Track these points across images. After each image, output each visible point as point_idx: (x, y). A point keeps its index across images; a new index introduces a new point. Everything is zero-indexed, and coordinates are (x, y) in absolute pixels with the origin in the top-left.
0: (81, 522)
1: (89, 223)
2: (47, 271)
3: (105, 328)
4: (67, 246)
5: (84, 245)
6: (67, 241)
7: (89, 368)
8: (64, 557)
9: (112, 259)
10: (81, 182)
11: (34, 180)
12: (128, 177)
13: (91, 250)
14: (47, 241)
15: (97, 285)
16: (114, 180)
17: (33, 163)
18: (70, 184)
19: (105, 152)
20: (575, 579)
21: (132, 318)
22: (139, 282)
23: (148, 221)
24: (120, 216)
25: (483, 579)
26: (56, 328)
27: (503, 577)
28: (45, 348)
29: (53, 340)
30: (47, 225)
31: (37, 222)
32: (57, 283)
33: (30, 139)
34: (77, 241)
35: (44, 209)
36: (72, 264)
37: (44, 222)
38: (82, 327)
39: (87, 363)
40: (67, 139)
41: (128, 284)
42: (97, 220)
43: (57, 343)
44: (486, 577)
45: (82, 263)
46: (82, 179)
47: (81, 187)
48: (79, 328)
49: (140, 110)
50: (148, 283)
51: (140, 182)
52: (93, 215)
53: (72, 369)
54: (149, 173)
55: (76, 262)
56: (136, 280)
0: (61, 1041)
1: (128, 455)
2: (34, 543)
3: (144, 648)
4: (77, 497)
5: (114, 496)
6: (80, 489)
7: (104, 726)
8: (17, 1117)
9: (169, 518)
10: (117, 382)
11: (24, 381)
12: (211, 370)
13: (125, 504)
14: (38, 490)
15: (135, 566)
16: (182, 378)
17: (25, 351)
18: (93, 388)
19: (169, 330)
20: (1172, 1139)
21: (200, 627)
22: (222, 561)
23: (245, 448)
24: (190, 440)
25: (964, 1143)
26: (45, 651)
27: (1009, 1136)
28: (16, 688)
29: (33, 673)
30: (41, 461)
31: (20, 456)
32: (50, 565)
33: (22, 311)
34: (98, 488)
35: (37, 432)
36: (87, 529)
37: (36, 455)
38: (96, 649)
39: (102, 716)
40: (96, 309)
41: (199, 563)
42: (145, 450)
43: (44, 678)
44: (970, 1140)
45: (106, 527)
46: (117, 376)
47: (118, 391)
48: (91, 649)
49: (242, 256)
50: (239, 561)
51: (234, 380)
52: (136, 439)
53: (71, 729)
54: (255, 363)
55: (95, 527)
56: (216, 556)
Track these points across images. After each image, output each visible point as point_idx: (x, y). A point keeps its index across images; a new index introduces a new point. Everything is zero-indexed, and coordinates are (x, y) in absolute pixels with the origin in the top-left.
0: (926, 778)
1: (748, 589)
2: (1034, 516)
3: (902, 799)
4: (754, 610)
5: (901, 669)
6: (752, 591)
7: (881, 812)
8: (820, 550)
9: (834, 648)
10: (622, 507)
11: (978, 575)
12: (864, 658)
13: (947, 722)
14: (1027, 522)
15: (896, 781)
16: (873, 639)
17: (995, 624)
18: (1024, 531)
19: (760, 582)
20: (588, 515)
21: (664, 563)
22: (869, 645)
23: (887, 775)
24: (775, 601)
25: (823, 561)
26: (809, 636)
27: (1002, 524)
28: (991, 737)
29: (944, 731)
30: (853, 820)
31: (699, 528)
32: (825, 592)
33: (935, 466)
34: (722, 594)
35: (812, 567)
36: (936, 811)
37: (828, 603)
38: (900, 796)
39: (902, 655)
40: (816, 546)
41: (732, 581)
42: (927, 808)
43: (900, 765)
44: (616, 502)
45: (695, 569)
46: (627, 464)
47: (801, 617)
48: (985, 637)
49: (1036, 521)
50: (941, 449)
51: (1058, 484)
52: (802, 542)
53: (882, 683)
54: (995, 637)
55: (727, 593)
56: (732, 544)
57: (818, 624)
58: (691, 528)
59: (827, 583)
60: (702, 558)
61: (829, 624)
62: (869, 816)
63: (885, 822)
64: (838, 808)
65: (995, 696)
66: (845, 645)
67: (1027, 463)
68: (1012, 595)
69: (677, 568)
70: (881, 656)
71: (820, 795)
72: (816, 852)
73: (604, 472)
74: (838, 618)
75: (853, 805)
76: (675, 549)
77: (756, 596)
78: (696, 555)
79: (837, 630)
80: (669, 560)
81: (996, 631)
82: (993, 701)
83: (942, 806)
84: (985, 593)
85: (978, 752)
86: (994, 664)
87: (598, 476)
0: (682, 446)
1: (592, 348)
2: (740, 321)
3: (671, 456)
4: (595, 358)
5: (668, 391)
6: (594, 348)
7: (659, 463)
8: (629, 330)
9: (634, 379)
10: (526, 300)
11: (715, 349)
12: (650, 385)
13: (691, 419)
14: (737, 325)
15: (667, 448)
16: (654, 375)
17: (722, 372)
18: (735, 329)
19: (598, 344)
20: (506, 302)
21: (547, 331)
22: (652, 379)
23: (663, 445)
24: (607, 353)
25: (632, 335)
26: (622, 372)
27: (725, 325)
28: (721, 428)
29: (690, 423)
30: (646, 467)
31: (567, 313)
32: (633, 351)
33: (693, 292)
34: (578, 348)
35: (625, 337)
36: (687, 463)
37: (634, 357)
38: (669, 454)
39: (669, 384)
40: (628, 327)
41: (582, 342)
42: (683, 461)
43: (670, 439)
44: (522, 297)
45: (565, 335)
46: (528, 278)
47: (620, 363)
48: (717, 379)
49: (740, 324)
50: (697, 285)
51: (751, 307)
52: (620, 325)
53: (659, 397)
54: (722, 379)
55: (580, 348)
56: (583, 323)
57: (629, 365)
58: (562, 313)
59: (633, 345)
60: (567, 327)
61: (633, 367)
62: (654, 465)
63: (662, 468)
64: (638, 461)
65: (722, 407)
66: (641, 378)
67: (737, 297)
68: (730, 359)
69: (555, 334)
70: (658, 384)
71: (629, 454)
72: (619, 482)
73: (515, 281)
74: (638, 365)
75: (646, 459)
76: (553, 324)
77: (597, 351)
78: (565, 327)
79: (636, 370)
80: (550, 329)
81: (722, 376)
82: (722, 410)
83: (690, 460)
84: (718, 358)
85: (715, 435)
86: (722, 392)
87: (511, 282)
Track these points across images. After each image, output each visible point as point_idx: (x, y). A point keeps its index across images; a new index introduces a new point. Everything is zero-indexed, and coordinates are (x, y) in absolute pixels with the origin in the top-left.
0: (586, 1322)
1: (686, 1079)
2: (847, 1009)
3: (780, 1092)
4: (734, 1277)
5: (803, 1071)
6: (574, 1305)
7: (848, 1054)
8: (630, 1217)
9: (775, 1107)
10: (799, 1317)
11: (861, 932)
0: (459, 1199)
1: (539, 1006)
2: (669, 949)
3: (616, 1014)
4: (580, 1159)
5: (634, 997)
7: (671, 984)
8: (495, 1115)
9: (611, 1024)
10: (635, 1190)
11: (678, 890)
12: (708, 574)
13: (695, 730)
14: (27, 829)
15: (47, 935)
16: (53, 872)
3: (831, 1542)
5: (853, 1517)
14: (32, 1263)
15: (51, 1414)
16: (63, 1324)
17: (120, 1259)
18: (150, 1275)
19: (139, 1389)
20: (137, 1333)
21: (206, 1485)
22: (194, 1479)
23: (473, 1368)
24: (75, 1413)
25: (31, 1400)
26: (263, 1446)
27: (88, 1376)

------------------------

#### TASK DESCRIPTION:
Please copy out, unchanged, the stretch of lines above from the one containing "17: (120, 1259)" through the last line, and give nothing else.

#### SOLUTION TO THIS EXERCISE:
17: (120, 1259)
18: (150, 1275)
19: (139, 1389)
20: (137, 1333)
21: (206, 1485)
22: (194, 1479)
23: (473, 1368)
24: (75, 1413)
25: (31, 1400)
26: (263, 1446)
27: (88, 1376)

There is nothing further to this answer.